*** The data Section Begins ***

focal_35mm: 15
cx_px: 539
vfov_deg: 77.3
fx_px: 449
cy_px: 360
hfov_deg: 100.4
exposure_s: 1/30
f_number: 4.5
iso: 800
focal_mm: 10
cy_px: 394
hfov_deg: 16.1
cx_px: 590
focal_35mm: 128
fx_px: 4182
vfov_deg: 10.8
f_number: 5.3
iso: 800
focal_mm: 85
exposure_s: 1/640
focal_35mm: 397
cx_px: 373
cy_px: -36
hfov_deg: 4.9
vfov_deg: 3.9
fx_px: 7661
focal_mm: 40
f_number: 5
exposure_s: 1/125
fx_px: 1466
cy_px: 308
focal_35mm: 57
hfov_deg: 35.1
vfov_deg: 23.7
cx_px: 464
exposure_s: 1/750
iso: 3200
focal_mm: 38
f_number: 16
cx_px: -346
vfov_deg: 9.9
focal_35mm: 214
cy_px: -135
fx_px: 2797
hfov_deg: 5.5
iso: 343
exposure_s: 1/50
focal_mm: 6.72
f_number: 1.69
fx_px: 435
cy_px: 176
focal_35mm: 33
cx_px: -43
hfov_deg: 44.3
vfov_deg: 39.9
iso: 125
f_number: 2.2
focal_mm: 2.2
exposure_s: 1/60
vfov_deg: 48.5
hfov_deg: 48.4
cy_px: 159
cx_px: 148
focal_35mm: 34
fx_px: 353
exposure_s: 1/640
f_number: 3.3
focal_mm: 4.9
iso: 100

*** The data Section Ends ***
*** The data Section Begins ***

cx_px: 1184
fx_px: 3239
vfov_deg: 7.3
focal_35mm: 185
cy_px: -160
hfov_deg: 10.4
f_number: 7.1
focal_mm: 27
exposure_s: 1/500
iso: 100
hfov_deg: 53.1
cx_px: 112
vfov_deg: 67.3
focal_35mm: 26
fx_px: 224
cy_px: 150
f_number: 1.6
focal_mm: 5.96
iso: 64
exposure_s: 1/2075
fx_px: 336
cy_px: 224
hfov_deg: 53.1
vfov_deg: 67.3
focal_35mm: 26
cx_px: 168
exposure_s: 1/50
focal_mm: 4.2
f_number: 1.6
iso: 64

*** The data Section Ends ***

* **Aim of the exercise**: The lines above starting at the one that contains "focal_35mm: 15" and ending at the one that contains "vfov_deg: 3.9" must be transcribed exactly, and no other lines may appear.

* **Your response**:
focal_35mm: 15
cx_px: 539
vfov_deg: 77.3
fx_px: 449
cy_px: 360
hfov_deg: 100.4
exposure_s: 1/30
f_number: 4.5
iso: 800
focal_mm: 10
cy_px: 394
hfov_deg: 16.1
cx_px: 590
focal_35mm: 128
fx_px: 4182
vfov_deg: 10.8
f_number: 5.3
iso: 800
focal_mm: 85
exposure_s: 1/640
focal_35mm: 397
cx_px: 373
cy_px: -36
hfov_deg: 4.9
vfov_deg: 3.9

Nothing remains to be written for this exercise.